EXERCISE DIRECTIONS: Produce the records below again, word for word, but stop after the line that contains "grader runs it".

EXTRACTED MATERIAL:
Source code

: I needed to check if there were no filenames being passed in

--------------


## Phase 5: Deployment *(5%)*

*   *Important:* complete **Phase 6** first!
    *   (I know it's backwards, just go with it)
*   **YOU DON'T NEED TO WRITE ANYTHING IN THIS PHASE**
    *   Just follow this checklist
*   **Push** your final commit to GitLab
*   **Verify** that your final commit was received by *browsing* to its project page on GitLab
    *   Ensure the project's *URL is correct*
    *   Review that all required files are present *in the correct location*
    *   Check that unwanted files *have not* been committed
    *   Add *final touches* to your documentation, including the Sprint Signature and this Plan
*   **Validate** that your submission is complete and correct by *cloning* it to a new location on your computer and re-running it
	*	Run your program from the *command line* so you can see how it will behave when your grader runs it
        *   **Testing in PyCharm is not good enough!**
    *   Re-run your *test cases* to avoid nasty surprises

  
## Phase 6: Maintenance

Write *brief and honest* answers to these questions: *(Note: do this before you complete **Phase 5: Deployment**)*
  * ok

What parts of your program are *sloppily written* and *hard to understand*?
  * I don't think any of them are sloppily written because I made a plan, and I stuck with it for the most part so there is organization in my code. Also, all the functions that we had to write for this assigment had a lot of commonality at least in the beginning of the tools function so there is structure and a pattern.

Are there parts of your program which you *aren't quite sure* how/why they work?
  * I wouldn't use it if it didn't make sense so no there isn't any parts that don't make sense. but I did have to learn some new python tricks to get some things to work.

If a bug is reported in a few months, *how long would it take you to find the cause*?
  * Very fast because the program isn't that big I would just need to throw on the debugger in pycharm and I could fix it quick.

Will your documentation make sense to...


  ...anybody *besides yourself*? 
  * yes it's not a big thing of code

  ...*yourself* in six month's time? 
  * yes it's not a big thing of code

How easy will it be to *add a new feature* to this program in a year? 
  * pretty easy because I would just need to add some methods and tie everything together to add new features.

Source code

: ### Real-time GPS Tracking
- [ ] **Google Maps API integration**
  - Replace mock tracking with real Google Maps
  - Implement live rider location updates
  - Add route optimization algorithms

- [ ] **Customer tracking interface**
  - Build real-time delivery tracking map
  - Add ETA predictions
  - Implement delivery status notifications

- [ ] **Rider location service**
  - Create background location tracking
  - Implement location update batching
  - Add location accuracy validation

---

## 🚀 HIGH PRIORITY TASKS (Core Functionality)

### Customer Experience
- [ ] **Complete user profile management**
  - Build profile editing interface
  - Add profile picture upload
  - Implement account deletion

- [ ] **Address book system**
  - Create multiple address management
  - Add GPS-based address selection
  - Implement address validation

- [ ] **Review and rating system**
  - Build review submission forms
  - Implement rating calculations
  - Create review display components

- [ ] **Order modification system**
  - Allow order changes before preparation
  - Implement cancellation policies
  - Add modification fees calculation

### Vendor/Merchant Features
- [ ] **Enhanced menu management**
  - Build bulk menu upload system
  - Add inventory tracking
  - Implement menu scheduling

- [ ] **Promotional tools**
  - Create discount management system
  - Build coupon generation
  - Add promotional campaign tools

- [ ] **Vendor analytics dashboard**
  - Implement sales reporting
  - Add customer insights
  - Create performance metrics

SOLUTION:
Source code

: I needed to check if there were no filenames being passed in

--------------


## Phase 5: Deployment *(5%)*

*   *Important:* complete **Phase 6** first!
    *   (I know it's backwards, just go with it)
*   **YOU DON'T NEED TO WRITE ANYTHING IN THIS PHASE**
    *   Just follow this checklist
*   **Push** your final commit to GitLab
*   **Verify** that your final commit was received by *browsing* to its project page on GitLab
    *   Ensure the project's *URL is correct*
    *   Review that all required files are present *in the correct location*
    *   Check that unwanted files *have not* been committed
    *   Add *final touches* to your documentation, including the Sprint Signature and this Plan
*   **Validate** that your submission is complete and correct by *cloning* it to a new location on your computer and re-running it
	*	Run your program from the *command line* so you can see how it will behave when your grader runs it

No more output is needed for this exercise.